[[ Material provided open ]]
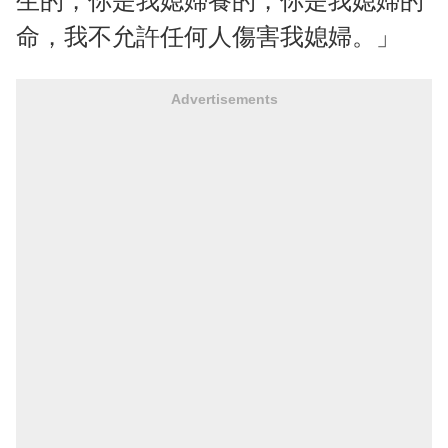
生的，你是我媳婦養的，你是我媳婦的
命，我不允許任何人傷害我媳婦。」
Advertisements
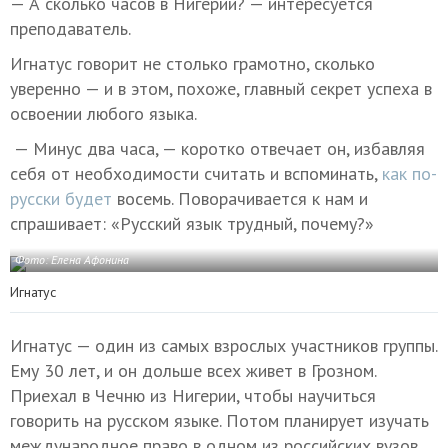
— А сколько часов в Нигерии? — интересуется
преподаватель.
Игнатус говорит не столько грамотно, сколько
уверенно — и в этом, похоже, главный секрет успеха в
освоении любого языка.
— Минус два часа, — коротко отвечает он, избавляя
себя от необходимости считать и вспоминать,
как по-
русски будет
восемь. Поворачивается к нам и
спрашивает: «Русский язык трудный, почему?»
Фото: Елена Афонина
Игнатус
Игнатус — один из самых взрослых участников группы.
Ему 30 лет, и он дольше всех живет в Грозном.
Приехал в Чечню из Нигерии, чтобы научиться
говорить на русском языке. Потом планирует изучать
международное право в одном из российских вузов.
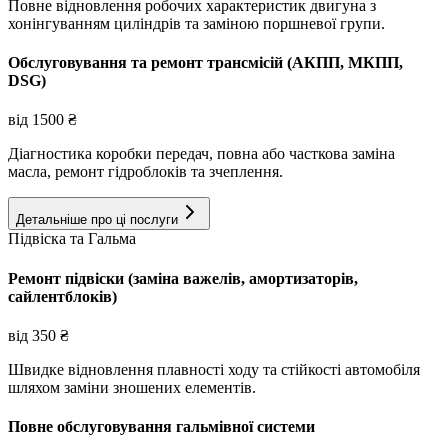
Повне відновлення робочих характеристик двигуна з
хонінгуванням циліндрів та заміною поршневої групи.
Обслуговування та ремонт трансмісій (АКПП, МКПП,
DSG)
від
1500
₴
Діагностика коробки передач, повна або часткова заміна
масла, ремонт гідроблоків та зчеплення.
Детальніше про ці послуги
Підвіска та Гальма
Ремонт підвіски (заміна важелів, амортизаторів,
сайлентблоків)
від
350
₴
Швидке відновлення плавності ходу та стійкості автомобіля
шляхом заміни зношених елементів.
Повне обслуговування гальмівної системи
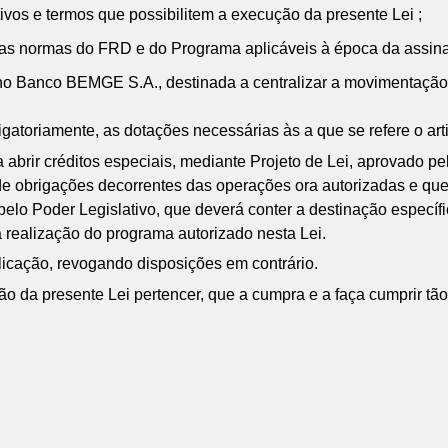
itivos e termos que possibilitem a execução da presente Lei ;
las normas do FRD e do Programa aplicáveis à época da assina
, no Banco BEMGE S.A., destinada a centralizar a movimentaçã
atoriamente, as dotações necessárias às a que se refere o arti
abrir créditos especiais, mediante Projeto de Lei, aprovado pe
de obrigações decorrentes das operações ora autorizadas e que s
lo Poder Legislativo, que deverá conter a destinação específica
 realização do programa autorizado nesta Lei.
licação, revogando disposições em contrário.
o da presente Lei pertencer, que a cumpra e a faça cumprir tã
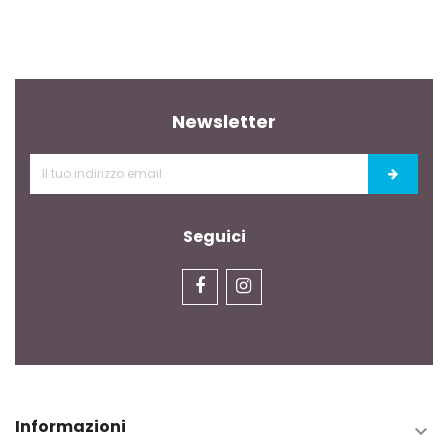
Newsletter
Seguici
Informazioni

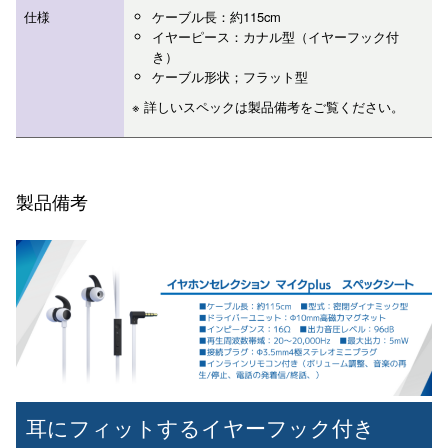
仕様
ケーブル長：約115cm
イヤーピース：カナル型（イヤーフック付
き）
ケーブル形状；フラット型
※ 詳しいスペックは製品備考をご覧ください。
製品備考
耳にフィットするイヤーフック付き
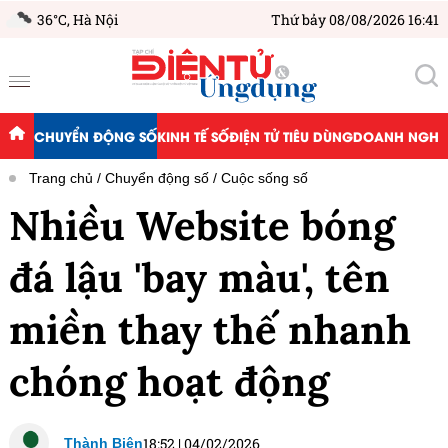
36°C,
Hà Nội
Thứ bảy 08/08/2026 16:41
CHUYỂN ĐỘNG SỐ
KINH TẾ SỐ
ĐIỆN TỬ TIÊU DÙNG
DOANH NGHIỆ
Trang chủ
Chuyển động số
Cuộc sống số
Nhiều Website bóng
đá lậu 'bay màu', tên
miền thay thế nhanh
chóng hoạt động
18:52
|
04/02/2026
Thành Biên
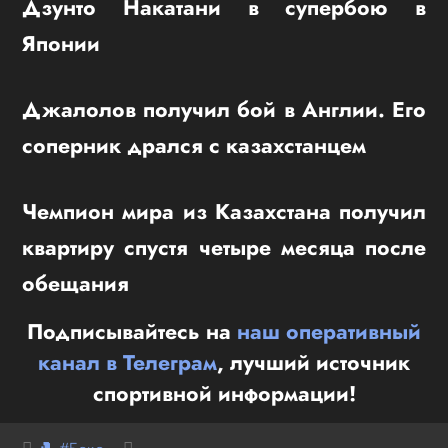
Дзунто Накатани в супербою в
Японии
Джалолов получил бой в Англии. Его
соперник дрался с казахстанцем
Чемпион мира из Казахстана получил
квартиру спустя четыре месяца после
обещания
Подписывайтесь на
наш оперативный
канал в Телеграм
, лучший источник
спортивной информации!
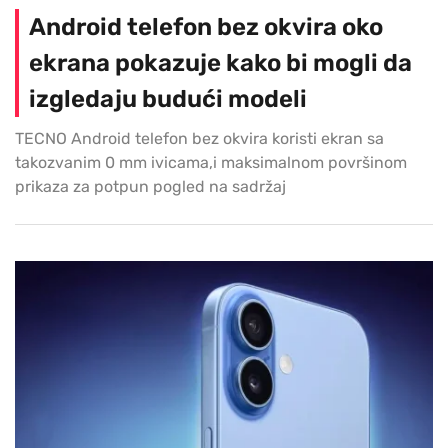
Android telefon bez okvira oko
ekrana pokazuje kako bi mogli da
izgledaju budući modeli
TECNO Android telefon bez okvira koristi ekran sa
takozvanim 0 mm ivicama,i maksimalnom površinom
prikaza za potpun pogled na sadržaj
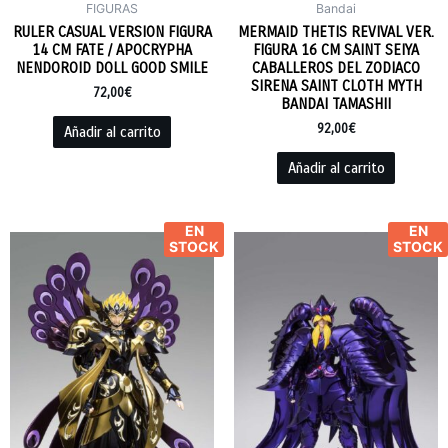
FIGURAS
Bandai
RULER CASUAL VERSION FIGURA
MERMAID THETIS REVIVAL VER.
14 CM FATE / APOCRYPHA
FIGURA 16 CM SAINT SEIYA
NENDOROID DOLL GOOD SMILE
CABALLEROS DEL ZODIACO
SIRENA SAINT CLOTH MYTH
72,00
€
BANDAI TAMASHII
92,00
€
Añadir al carrito
Añadir al carrito
EN
EN
STOCK
STOCK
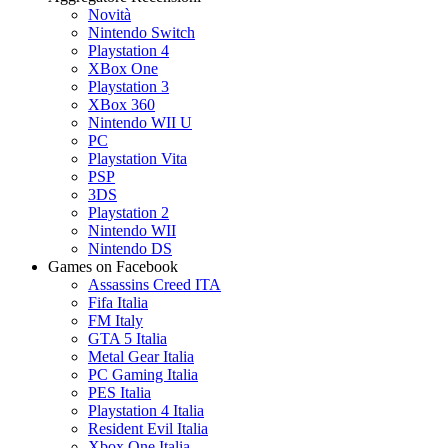
Novità
Nintendo Switch
Playstation 4
XBox One
Playstation 3
XBox 360
Nintendo WII U
PC
Playstation Vita
PSP
3DS
Playstation 2
Nintendo WII
Nintendo DS
Games on Facebook
Assassins Creed ITA
Fifa Italia
FM Italy
GTA 5 Italia
Metal Gear Italia
PC Gaming Italia
PES Italia
Playstation 4 Italia
Resident Evil Italia
Xbox One Italia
[[ Material provided closed ]]
Work order: When the line containing "Playstation Vita" is found in the records above, restate it and every later line word for word through the last one, and nothing more.

Answer:
Playstation Vita
PSP
3DS
Playstation 2
Nintendo WII
Nintendo DS
Games on Facebook
Assassins Creed ITA
Fifa Italia
FM Italy
GTA 5 Italia
Metal Gear Italia
PC Gaming Italia
PES Italia
Playstation 4 Italia
Resident Evil Italia
Xbox One Italia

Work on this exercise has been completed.